**Problems to work on:**
**A.** In the article on Nvidia's market value, what kind of stock split did Nvidia carry out earlier in June?
**B.** According to the article on Nvidia's market value, which markets have listed shares that are collectively larger than Nvidia? List every one.
**C.** Continue the article on Nvidia's market value from the point where it ends.

**Quoted passage:**
• • •

It’s not every day that a startup rallies to stratospheric heights to become the world’s most valuable company and a leading player in the competitive AI chips industry. That’s Nvidia for you. 

But it doesn’t end there—the tale of Nvidia’s success is still developing, as it single-handedly eclipses all of Europe’s stock markets in market capitalization. 

As of earlier this week, Nvidia became the world’s most valuable company, thanks to an aggressive rally in its stock that has swayed all of Wall Street.

With a $3.2 trillion market cap now, Deutsche Bank in a note on Thursday found that Nvidia is now bigger than the value of all the listed stocks in Europe’s major business hubs—Germany, France and the U.K. At the time the note was published, Nvidia’s market cap was $3.35 trillion. 

It didn’t always look like this. A decade ago, the London Stock Exchange (LSE) had a significant lead, with its listed stocks collectively worth 400 times Nvidia’s value. But in the last week, Nvidia left LSE in the dust. 

At its sky-high valuation, the only markets whose listed shares are collectively larger than Nvidia are the U.S., India, China and Japan, Deutsche Bank said. 

Nvidia CEO Jensen Huang.

I-HWA CHENG—AFP/Getty Images

The California-based company’s growth has been ramping up for a while now. It’s also rare for companies to see such rapid growth, even in the tech universe. Apple was the first trillion-dollar company back in 2018, eventually hitting the $3 trillion mark last year. The AI frenzy helped Microsoft beat Apple to become the most valuable company in January before Nvidia grabbed the crown from the Redmond, Wash.-based company. 

Nvidia’s GPUs, or graphic processing units, have waltzed with the recent surge in AI demand. Meanwhile, the speed and performance of its chips and the suite of tech solutions Nvidia offers have progressed, too. Investors have paid attention to the company’s strengths, doubling the stock’s value since January that resulted in a 10-for-1 stock split earlier in June. 

London’s got game

It’s hard to compare a company with such supersized growth to just about anything else in the world—let alone the LSE. Nvidia’s growth trajectory, which is still accelerating, has been startling given the U.S. is still navigating relatively high interest rates.

• • •

**Supplied data:**
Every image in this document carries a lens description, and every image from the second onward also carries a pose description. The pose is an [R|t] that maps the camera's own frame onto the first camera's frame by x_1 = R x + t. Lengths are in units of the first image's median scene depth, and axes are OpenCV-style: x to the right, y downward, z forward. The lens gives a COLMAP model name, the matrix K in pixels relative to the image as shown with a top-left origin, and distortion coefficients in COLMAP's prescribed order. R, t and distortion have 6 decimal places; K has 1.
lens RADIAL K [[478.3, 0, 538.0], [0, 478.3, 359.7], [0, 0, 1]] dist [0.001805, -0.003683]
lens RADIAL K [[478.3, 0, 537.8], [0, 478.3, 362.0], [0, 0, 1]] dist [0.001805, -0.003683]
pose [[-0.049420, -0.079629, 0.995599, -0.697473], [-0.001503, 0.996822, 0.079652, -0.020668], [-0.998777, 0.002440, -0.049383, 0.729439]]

• • •

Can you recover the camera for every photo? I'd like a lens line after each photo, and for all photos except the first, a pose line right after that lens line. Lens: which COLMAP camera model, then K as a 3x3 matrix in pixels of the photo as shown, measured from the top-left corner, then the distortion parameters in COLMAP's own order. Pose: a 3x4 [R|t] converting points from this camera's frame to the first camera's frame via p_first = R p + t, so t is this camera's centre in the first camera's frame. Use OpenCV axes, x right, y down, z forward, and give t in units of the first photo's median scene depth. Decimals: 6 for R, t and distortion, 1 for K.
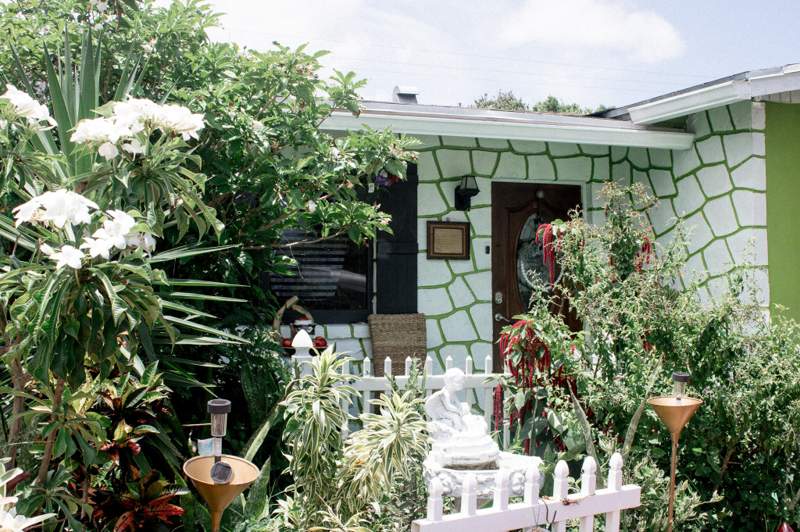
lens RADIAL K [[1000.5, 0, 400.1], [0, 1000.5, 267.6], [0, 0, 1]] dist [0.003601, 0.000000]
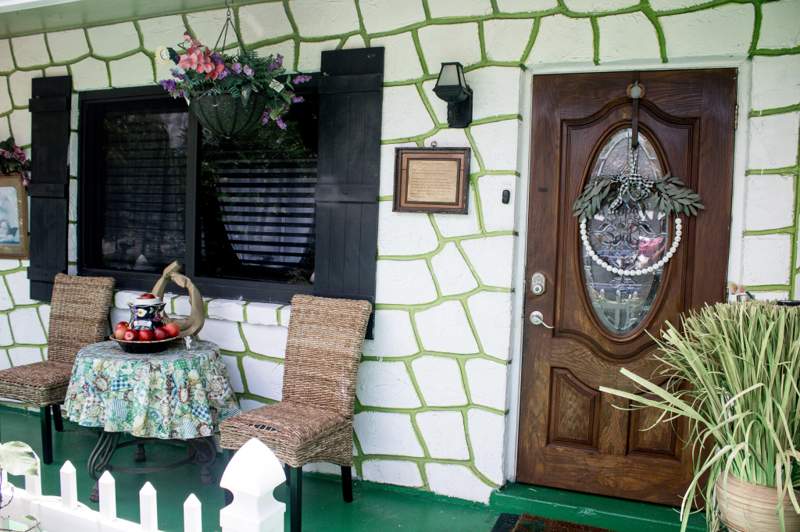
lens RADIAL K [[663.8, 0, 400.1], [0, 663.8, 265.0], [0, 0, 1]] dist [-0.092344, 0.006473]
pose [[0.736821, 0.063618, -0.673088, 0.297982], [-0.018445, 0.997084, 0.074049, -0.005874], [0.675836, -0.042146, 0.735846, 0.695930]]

• • •

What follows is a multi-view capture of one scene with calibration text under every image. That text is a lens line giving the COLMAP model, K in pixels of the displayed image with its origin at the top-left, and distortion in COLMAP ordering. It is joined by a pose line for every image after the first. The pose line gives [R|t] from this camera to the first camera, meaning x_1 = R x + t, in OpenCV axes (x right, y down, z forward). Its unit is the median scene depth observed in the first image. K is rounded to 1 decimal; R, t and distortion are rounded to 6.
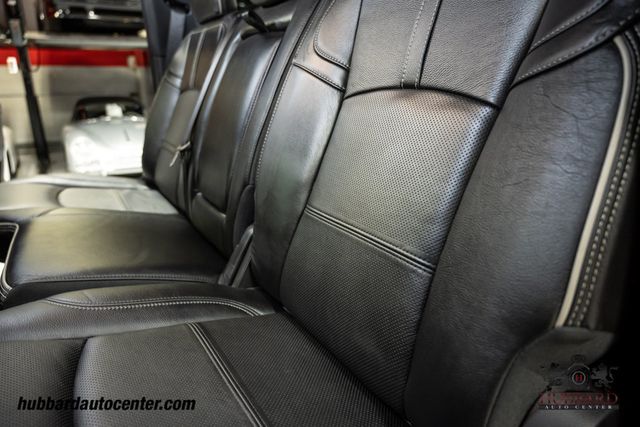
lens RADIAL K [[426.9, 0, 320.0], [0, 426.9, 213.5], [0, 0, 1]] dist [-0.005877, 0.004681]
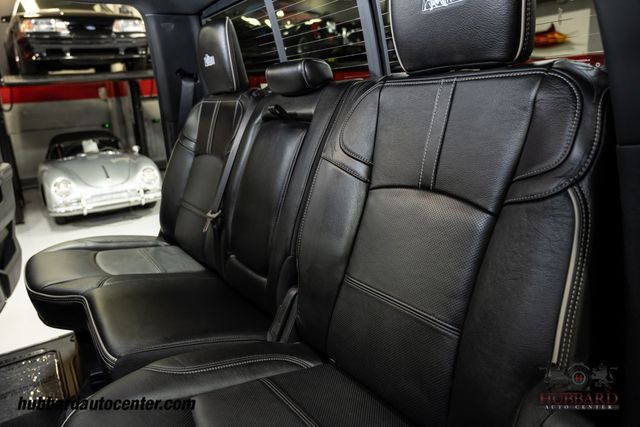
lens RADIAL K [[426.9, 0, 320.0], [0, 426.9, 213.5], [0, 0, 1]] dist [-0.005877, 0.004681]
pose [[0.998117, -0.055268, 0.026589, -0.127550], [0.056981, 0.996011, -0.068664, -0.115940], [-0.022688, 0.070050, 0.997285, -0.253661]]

• • •

**Task-by-task results:**
**A.** A 10-for-1 stock split.

**B.** The U.S., India, China and Japan.

**C.**
Still, LSE has recently had big wins. It just beat Paris to become Europe’s largest stock exchange amid political turmoil in France while also welcoming the strong IPO of computer maker Raspberry Pi. 

Those achievements have paled in comparison to London’s relative weakness in attracting top company listings and growing its value. Even today, the dominant players in its stock market belong to traditional industries such as energy, mining, and financials, with only a handful of tech players.

What LSE is seeing now isn’t a product of its lack of ambition, the exchange’s chief Julia Hoggett argued. It’s still undoubtedly a critical financial hub—just in need of revamping. 

“The U.K. does not invest in itself as much as it could, or should,” Hoggett said in an op-ed for The Times of London on Thursday, adding that the markets were undergoing “the largest reform in decades.” 

The overhaul, which could kick in as early as this year, include changes to the listing rules and more participation of the Brits in stock market investments through their pension schemes.  

The LSE chief previously commented on the U.K.’s stock market as “punching above its weight.”

“When you strip them out and look at the actual companies of similar sizes in the U.S. to the sort of company size that we have in the U.K. They haven’t really been out-performing,” she told the BBC last month.

The example of Nvidia highlights how a big growth story in the U.S. can still give London a run for its money. What London—and other European financial hubs—do to stay in the game remains a question.